In any case, we can see easily that this process is indeed derivational because a) it's only occasionally productive, and b) it produces unpredictable semantics.
So, for instance, "the water boils" > "I boil the water", but "the man snores" > **"I snore the man". "The cactus died" > **"the garderner died the cactus". Most verbs cannot form causatives through this zero-affix.
And, likewise, when valency-increasing zero-derivation is possible, the meaning is unpredictable:
"The water boils" > "I boil the water" [to maintain role, 'water' shifts from subject to patient. The new subject is a causer.]
"The fish smells" > "I smell the fish" [to maintain role, 'fish' shifts from subject to patient; but here the new subject is an observer, not a causer]
"The woman knits" > "The woman knits a scarf" [to maintain role, 'the woman' remains as a subject. The new patient is a product created by the verb]
Different languages can of course have different derivational morphemes, including zero morphemes. There's absolutely no reason why a given language would have to have a zero morpheme that derives causative bivalent verbs from univalent verbs by demoting the subject of the univalent to the object of the divalent and introducing the causer as the subject of the new divalent verb. I mean, there's no reason that has to happen at all! [that sort of demotional causative is not uncommon, and zero derivation of causatives is not uncommon, but plenty of languages have one and not the other, or neither, or have both but not at the same time].
[apparently, ALL human languages have at least some construction that promotes the causer above the causee, and in some sense demotes the causee; but this doesn't have to be by having causer and causee as subject and object of a single verb.]
However, what you were originally talking about was word order, and specifically word order rules that did not make use of the concepts of subject and object, but only of agent and patient. And that isn't particularly closely related to the question of derivational morphology - morphology and word order are different parts of the language.
[Note that eliminating demoting causatives would not by itself eliminate subjects and objects, as demoting causatives are only one of a large number of constructions in which subjects are not necessarily agents and agents are not necessarily subjects. "I'm not going to have any subjects or objects" is a massive deal, a huge, foundational, cross-cutting rule for a language that instantly makes that language very odd, comparatively speaking (it certainly happens, but it's certainly not common). By comparison, "I'm not going to have a causative construction that demotes the undergoer to object position" is a very small thing localised to a small area of grammar. Doing the former to accomplish the latter would be using a bulldozer to swat a fly.]

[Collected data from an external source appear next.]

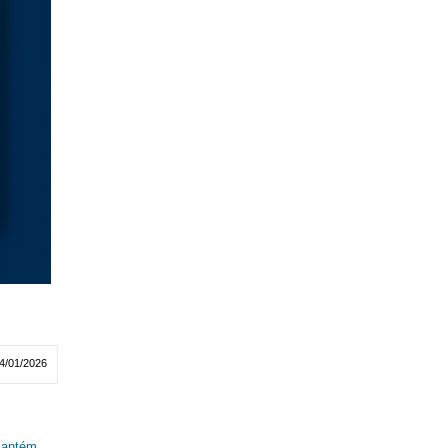
4/01/2026
 mantém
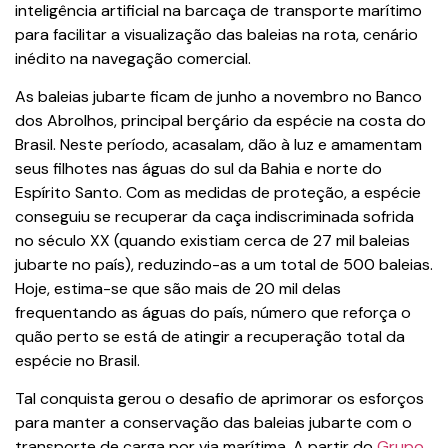
inteligência artificial na barcaça de transporte marítimo
para facilitar a visualização das baleias na rota, cenário
inédito na navegação comercial.
As baleias jubarte ficam de junho a novembro no Banco
dos Abrolhos, principal berçário da espécie na costa do
Brasil. Neste período, acasalam, dão à luz e amamentam
seus filhotes nas águas do sul da Bahia e norte do
Espírito Santo. Com as medidas de proteção, a espécie
conseguiu se recuperar da caça indiscriminada sofrida
no século XX (quando existiam cerca de 27 mil baleias
jubarte no país), reduzindo-as a um total de 500 baleias.
Hoje, estima-se que são mais de 20 mil delas
frequentando as águas do país, número que reforça o
quão perto se está de atingir a recuperação total da
espécie no Brasil.
Tal conquista gerou o desafio de aprimorar os esforços
para manter a conservação das baleias jubarte com o
transporte de carga por via marítima. A partir do
Grupo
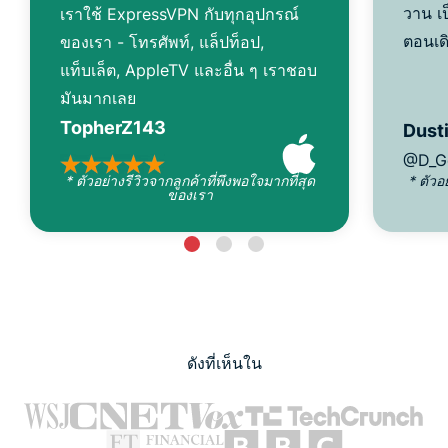
วาน เป
เราใช้ ExpressVPN กับทุกอุปกรณ์
ตอนเด
ของเรา - โทรศัพท์, แล็ปท็อป,
แท็บเล็ต, AppleTV และอื่น ๆ เราชอบ
มันมากเลย
TopherZ143
Dusti
@D_G
* ตัวอย่างรีวิวจากลูกค้าที่พึงพอใจมากที่สุด
* ตัวอ
ของเรา
ดังที่เห็นใน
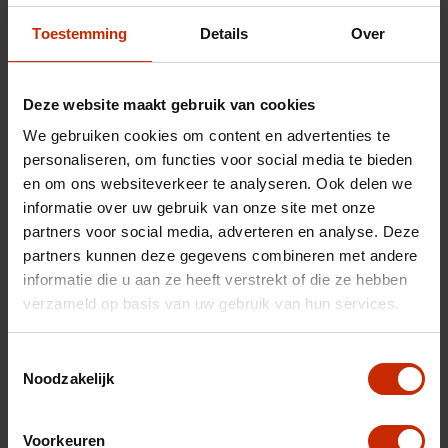
Toestemming
Details
Over
Deze website maakt gebruik van cookies
We gebruiken cookies om content en advertenties te
personaliseren, om functies voor social media te bieden
en om ons websiteverkeer te analyseren. Ook delen we
informatie over uw gebruik van onze site met onze
partners voor social media, adverteren en analyse. Deze
partners kunnen deze gegevens combineren met andere
Uw inruilauto
informatie die u aan ze heeft verstrekt of die ze hebben
verzameld op basis van uw gebruik van hun services.
Toestemmingsselectie
Noodzakelijk
Voorkeuren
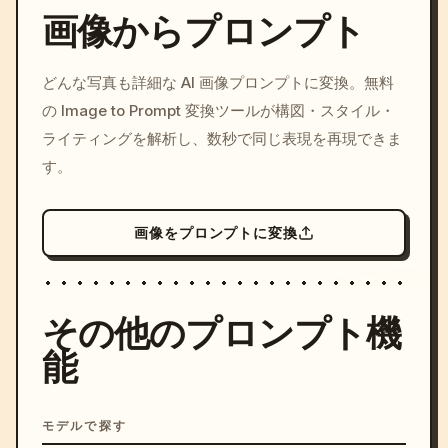
画像からプロンプト
/imagine prompt: cinemati
どんな写真も詳細な AI 画像プロンプトに変換。無料
c, cyberpunk sunset, neon
の Image to Prompt 変換ツールが構図・スタイル・
colors, 8k --v 6.0
ライティングを解析し、数秒で同じ表現を再現できま
す。
画像をプロンプトに変換
その他のプロンプト機
能
モデルで探す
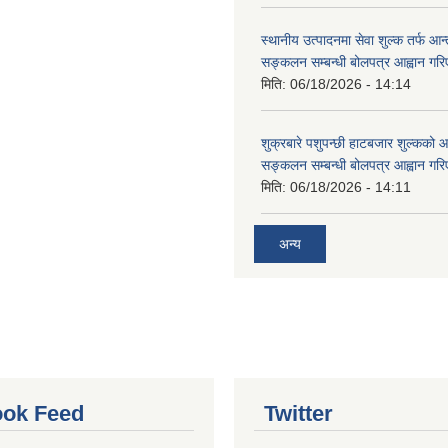
स्थानीय उत्पादनमा सेवा शुल्क तर्फ आ
सङ्कलन सम्बन्धी बोलपत्र आह्वान गरि
मिति:
06/18/2026 - 14:14
शुक्रबारे पशुपन्छी हाटबजार शुल्कको
सङ्कलन सम्बन्धी बोलपत्र आह्वान गरि
मिति:
06/18/2026 - 14:11
अन्य
ok Feed
Twitter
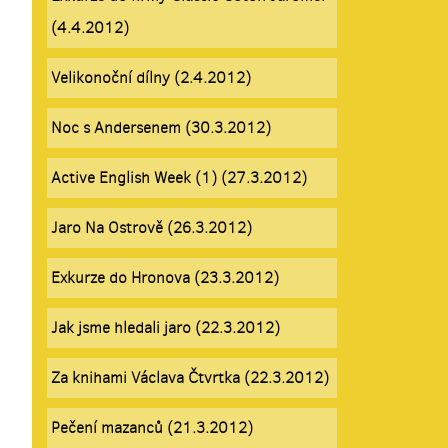
(4.4.2012)
Velikonoční dílny (2.4.2012)
Noc s Andersenem (30.3.2012)
Active English Week (1) (27.3.2012)
Jaro Na Ostrově (26.3.2012)
Exkurze do Hronova (23.3.2012)
Jak jsme hledali jaro (22.3.2012)
Za knihami Václava Čtvrtka (22.3.2012)
Pečení mazanců (21.3.2012)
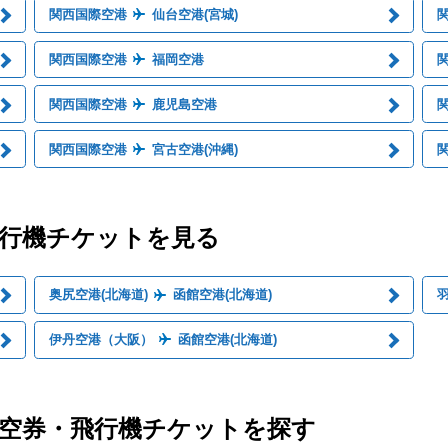
関西国際空港
仙台空港(宮城)
関西国際空港
福岡空港
関西国際空港
鹿児島空港
関西国際空港
宮古空港(沖縄)
飛行機チケットを見る
奥尻空港(北海道)
函館空港(北海道)
伊丹空港（大阪）
函館空港(北海道)
航空券・飛行機チケットを探す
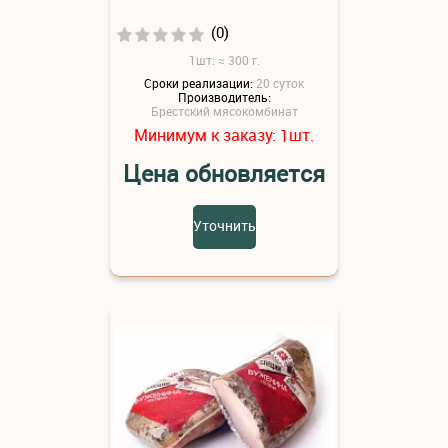
(0)
1шт: ≈ 300 г.
Сроки реализации:
20 суток
Производитель:
Брестский мясокомбинат
Минимум к заказу:
шт.
1
Цена обновляется
Уточнить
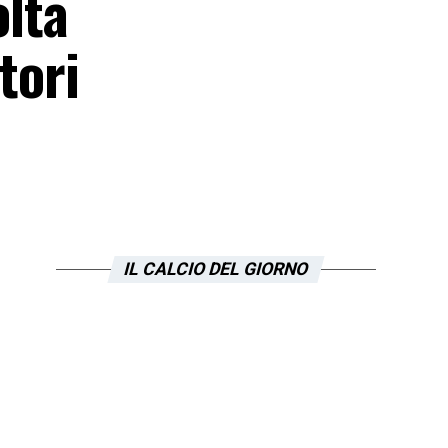
olta
tori
IL CALCIO DEL GIORNO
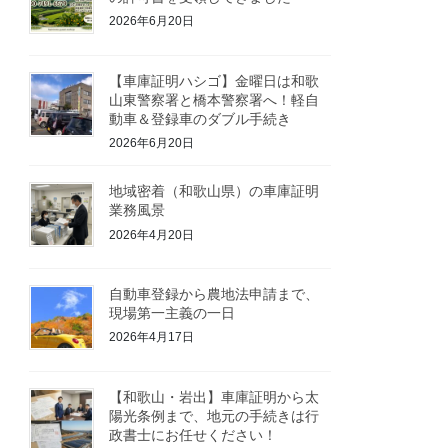
2026年6月20日
【車庫証明ハシゴ】金曜日は和歌
山東警察署と橋本警察署へ！軽自
動車＆登録車のダブル手続き
2026年6月20日
地域密着（和歌山県）の車庫証明
業務風景
2026年4月20日
自動車登録から農地法申請まで、
現場第一主義の一日
2026年4月17日
【和歌山・岩出】車庫証明から太
陽光条例まで、地元の手続きは行
政書士にお任せください！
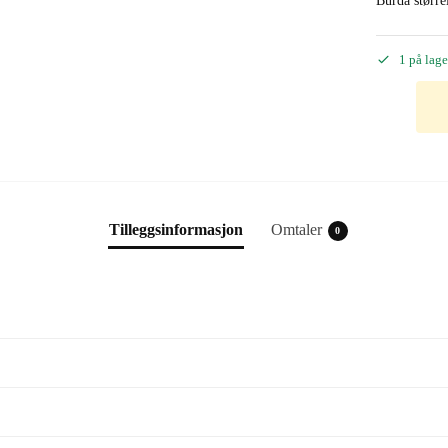
Burda størrel
1 på lage
Tilleggsinformasjon
Omtaler
0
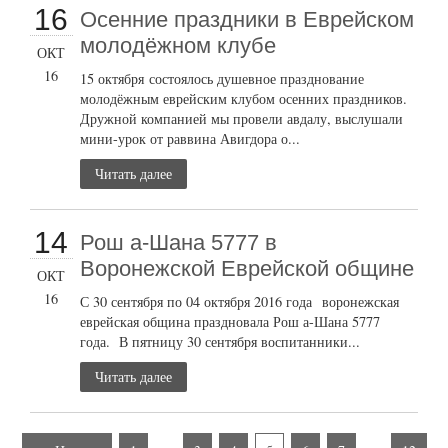
16
Осенние праздники в Еврейском
молодёжном клубе
ОКТ
16
15 октября состоялось душевное празднование
молодёжным еврейским клубом осенних праздников.
Дружной компанией мы провели авдалу, выслушали
мини-урок от раввина Авигдора о...
Читать далее
14
Рош а-Шана 5777 в
Воронежской Еврейской общине
ОКТ
16
С 30 сентября по 04 октября 2016 года воронежская
еврейская община праздновала Рош а-Шана 5777
года. В пятницу 30 сентября воспитанники...
Читать далее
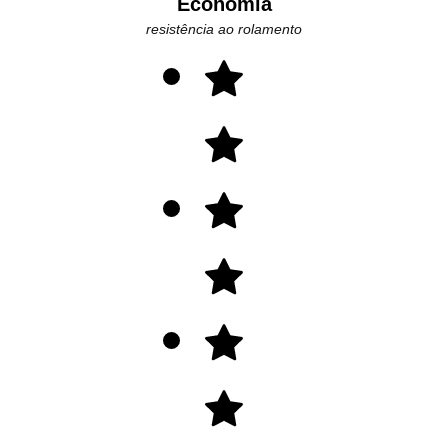
Economia
resistência ao rolamento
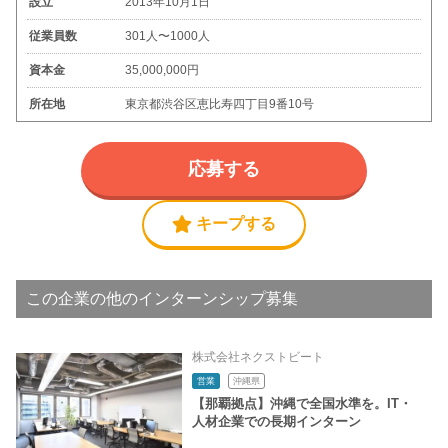
設立
2013年10月1日
従業員数
301人〜1000人
資本金
35,000,000円
所在地
東京都渋谷区恵比寿四丁目9番10号
応募する
キープする
この企業の他のインターンシップ募集
株式会社ネクストビート
営業
沖縄県
【那覇拠点】沖縄で全国水準を。IT・
人材企業での長期インターン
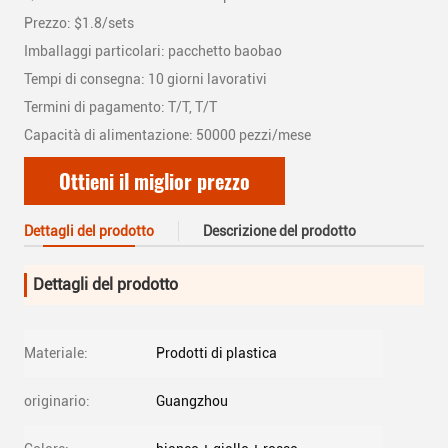
Prezzo: $1.8/sets
Imballaggi particolari: pacchetto baobao
Tempi di consegna: 10 giorni lavorativi
Termini di pagamento: T/T, T/T
Capacità di alimentazione: 50000 pezzi/mese
Ottieni il miglior prezzo
Dettagli del prodotto
Descrizione del prodotto
Dettagli del prodotto
Materiale:
Prodotti di plastica
originario:
Guangzhou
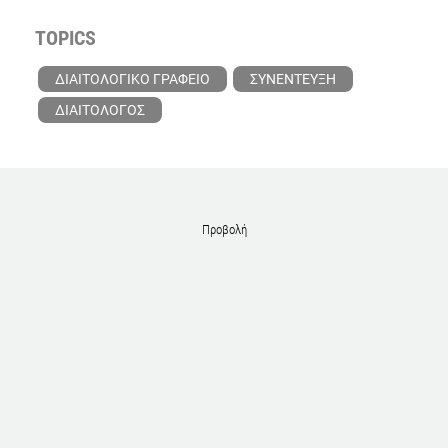
TOPICS
ΔΙΑΙΤΟΛΟΓΙΚΟ ΓΡΑΦΕΙΟ
ΣΥΝΕΝΤΕΥΞΗ
ΔΙΑΙΤΟΛΟΓΟΣ
Προβολή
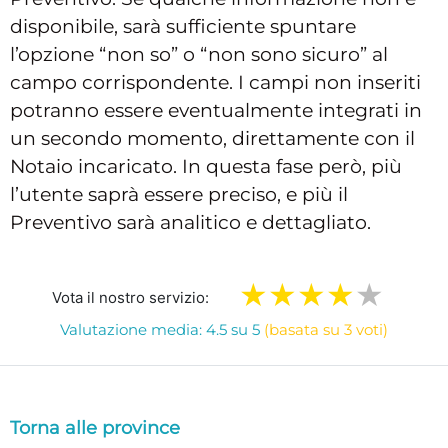
disponibile, sarà sufficiente spuntare
l’opzione “non so” o “non sono sicuro” al
campo corrispondente. I campi non inseriti
potranno essere eventualmente integrati in
un secondo momento, direttamente con il
Notaio incaricato. In questa fase però, più
l’utente saprà essere preciso, e più il
Preventivo sarà analitico e dettagliato.
Vota il nostro servizio:
Valutazione media: 4.5 su 5
(basata su 3 voti)
Torna alle province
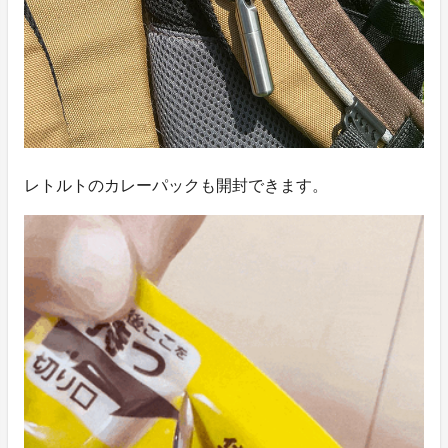
レトルトのカレーパックも開封できます。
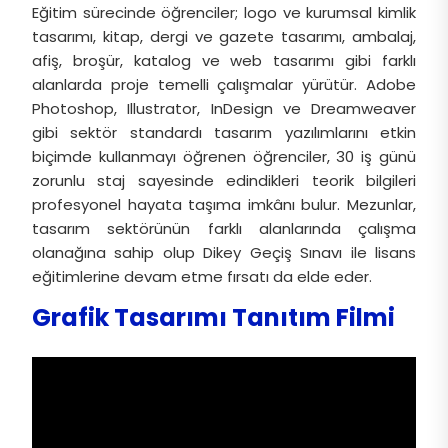
Eğitim sürecinde öğrenciler; logo ve kurumsal kimlik
tasarımı, kitap, dergi ve gazete tasarımı, ambalaj,
afiş, broşür, katalog ve web tasarımı gibi farklı
alanlarda proje temelli çalışmalar yürütür. Adobe
Photoshop, Illustrator, InDesign ve Dreamweaver
gibi sektör standardı tasarım yazılımlarını etkin
biçimde kullanmayı öğrenen öğrenciler, 30 iş günü
zorunlu staj sayesinde edindikleri teorik bilgileri
profesyonel hayata taşıma imkânı bulur. Mezunlar,
tasarım sektörünün farklı alanlarında çalışma
olanağına sahip olup Dikey Geçiş Sınavı ile lisans
eğitimlerine devam etme fırsatı da elde eder.
Grafik Tasarımı Tanıtım Filmi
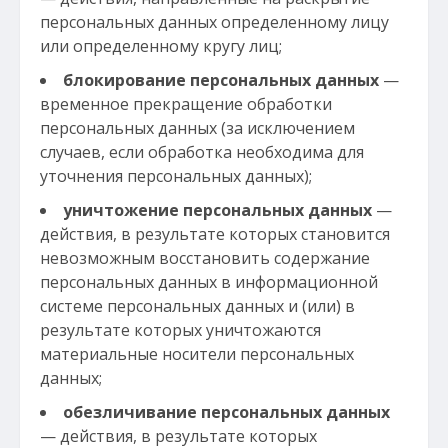
персональных данных определенному лицу
или определенному кругу лиц;
блокирование персональных данных
—
временное прекращение обработки
персональных данных (за исключением
случаев, если обработка необходима для
уточнения персональных данных);
уничтожение персональных данных
—
действия, в результате которых становится
невозможным восстановить содержание
персональных данных в информационной
системе персональных данных и (или) в
результате которых уничтожаются
материальные носители персональных
данных;
обезличивание персональных данных
— действия, в результате которых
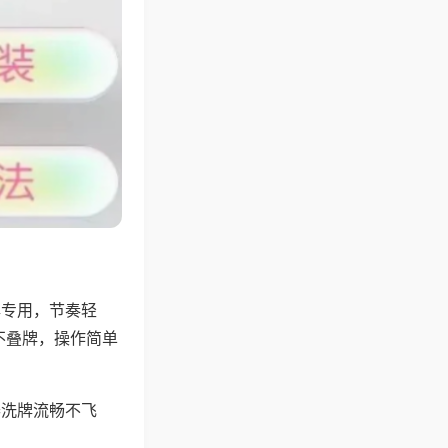
牌专用，节奏轻
不叠牌，操作简单
器洗牌流畅不飞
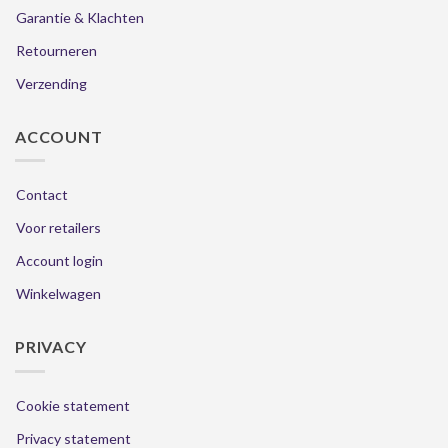
Garantie & Klachten
Retourneren
Verzending
ACCOUNT
Contact
Voor retailers
Account login
Winkelwagen
PRIVACY
Cookie statement
Privacy statement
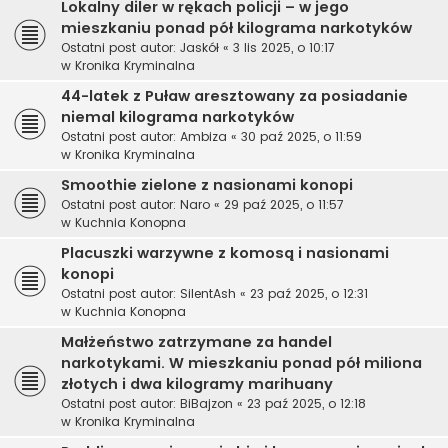
Lokalny diler w rękach policji – w jego
mieszkaniu ponad pół kilograma narkotyków
Ostatni post autor:
Jaskół
«
3 lis 2025, o 10:17
w
Kronika Kryminalna
44-latek z Puław aresztowany za posiadanie
niemal kilograma narkotyków
Ostatni post autor:
Ambiza
«
30 paź 2025, o 11:59
w
Kronika Kryminalna
Smoothie zielone z nasionami konopi
Ostatni post autor:
Naro
«
29 paź 2025, o 11:57
w
Kuchnia Konopna
Placuszki warzywne z komosą i nasionami
konopi
Ostatni post autor:
SilentAsh
«
23 paź 2025, o 12:31
w
Kuchnia Konopna
Małżeństwo zatrzymane za handel
narkotykami. W mieszkaniu ponad pół miliona
złotych i dwa kilogramy marihuany
Ostatni post autor:
BiBajzon
«
23 paź 2025, o 12:18
w
Kronika Kryminalna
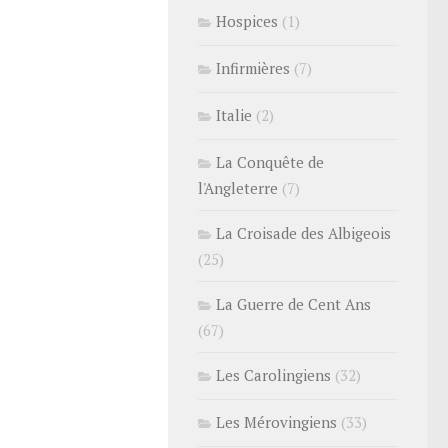
Hospices
(1)
Infirmières
(7)
Italie
(2)
La Conquête de
l'Angleterre
(7)
La Croisade des Albigeois
(25)
La Guerre de Cent Ans
(67)
Les Carolingiens
(32)
Les Mérovingiens
(33)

[that said, lacking demoting comparatives is actually pretty rare in its own right, so it automatically a weird thing to do in a world auxlang]
*such as be-, which often formed bivalents by adding a cause as a patient: "I mourn" > "I bemourn his death" [i.e. his death causes me to mourn]. Later, English adopted en-, which forms bivalents by adding a cause as a subject instead: "his hair tangled" > "I entangled his hair" [i.e. I caused his hair to tangle]. "The flame kindled" > "I enkindled the flame" [i.e. I caused the flame to kindle]. "The depressed man heartened at the news" > "The news enheartened him" [i.e. the news made him hearten]. Over time, however, the valency-modifying role of these prefixes has been obscured, often through the causatives being used to zero-derive new univalent equivalents that have replaced the originals, and instead the prefixes are more frequently used in denominal and deadjectival functions.
**"The tree falls" > "I fell the tree" [i.e. I cause the tree to fall]
***most often with 'do' or 'command' as the auxiliary verbs
****"The man kicks the dog" > "The man kicks out".